Stress and engagement – turnover

Financial stress may also influence employee engagement. PwC’s comparative data indicates that employees’ loyalty, morale, and appreciation for their salary and benefits, as well as efforts to recruit and retain talent, may be linked to workers’ overall sense of financial wellness.

Among the data to consider:

Loyalty: 50 percent of employees who report financial stress are less likely to think their employer cares about their financial well-being. That’s important because a whopping 76 percent say they’re more likely to be attracted to an employer who does care.

Morale and appreciation: Employees who report financial stress are more than twice as likely than their non-stressed colleagues (58 percent to 28 percent) to report feeling their compensation is not keeping up with their living expenses. Stressed employees are also less likely to believe their employer benefit plans are competitive with other organizations (at a rate of 60 percent, compared to 67 percent of non-stressed employees).
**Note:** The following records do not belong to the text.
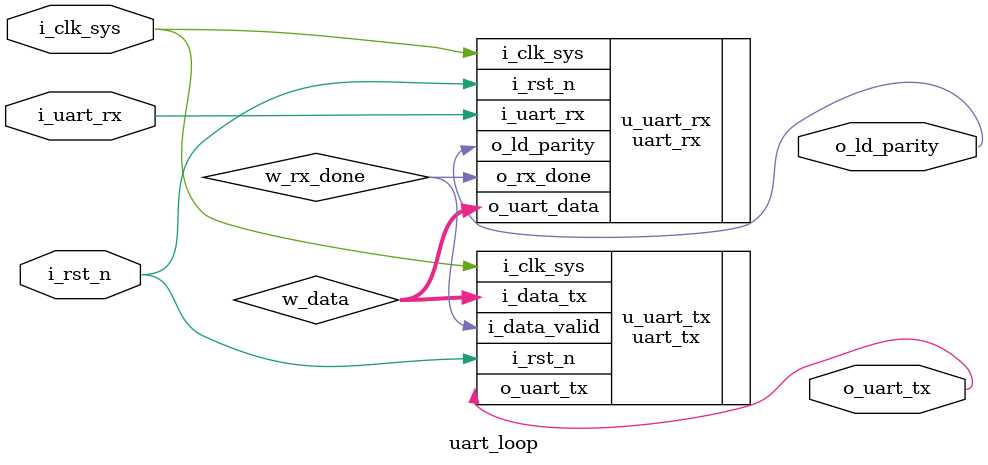
<source format=v>
module uart_loop(
    input i_clk_sys,
    input i_rst_n,
    input i_uart_rx,
    output o_uart_tx,
    output o_ld_parity
    );
    
    localparam DATA_WIDTH = 8;
    localparam BAUD_RATE = 9600;
    localparam PARITY_ON = 1;
    localparam PARITY_TYPE = 1;
    
    wire w_rx_done;
    wire[DATA_WIDTH-1 : 0] w_data;
    
    
    uart_rx 
    #(
            .CLK_FRE(50),         //时钟频率，默认时钟频率为50MHz
            .DATA_WIDTH(DATA_WIDTH),       //有效数据位，缺省为8位
            .PARITY_ON(PARITY_ON),        //校验位，1为有校验位，0为无校验位，缺省为0
            .PARITY_TYPE(PARITY_TYPE),      //校验类型，1为奇校验，0为偶校验，缺省为偶校验
            .BAUD_RATE(BAUD_RATE)      //波特率，缺省为9600
    ) u_uart_rx
    (
        .i_clk_sys(i_clk_sys),      //系统时钟
        .i_rst_n(i_rst_n),        //全局异步复位,低电平有效
        .i_uart_rx(i_uart_rx),      //UART输入
        .o_uart_data(w_data),    //UART接收数据
        .o_ld_parity(o_ld_parity),    //校验位检验LED，高电平位为校验正确
        .o_rx_done(w_rx_done)       //UART数据接收完成标志
    );
    
    uart_tx
    #(
        .CLK_FRE(50),         //时钟频率，默认时钟频率为50MHz
        .DATA_WIDTH(DATA_WIDTH),       //有效数据位，缺省为8位
        .PARITY_ON(PARITY_ON),        //校验位，1为有校验位，0为无校验位，缺省为0
        .PARITY_TYPE(PARITY_TYPE),      //校验类型，1为奇校验，0为偶校验，缺省为偶校验
        .BAUD_RATE(BAUD_RATE)      //波特率，缺省为9600
    ) u_uart_tx
    (   .i_clk_sys(i_clk_sys),      //系统时钟
        .i_rst_n(i_rst_n),        //全局异步复位
        .i_data_tx(w_data),      //传输数据输入
        .i_data_valid(w_rx_done),   //传输数据有效
        .o_uart_tx(o_uart_tx)       //UART输出
        );
    
endmodule

</source>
Recruitment competitiveness: Those reporting financial stress are not as likely to be proud to work for their employer (72 percent versus 77 percent) and less likely to recommend their employer as a great place to work (66 percent versus 72 percent). Because many of the best employees come from referrals made by your current employee base, this means recruitment can also take a hit.

Retention efforts: “Happiness” with the job is documented to be lower among the financially stressed, leading them to jump around for pay (often without weighing the value of competing benefits packages).

You can estimate the cost of stress-related turnover by figuring that the average cost of replacing anyone amounts to 40 percent of their total salary value (that is, wages plus FICA plus the value of employer-offered benefits), and considering the number of employees who might leave you for financial reasons.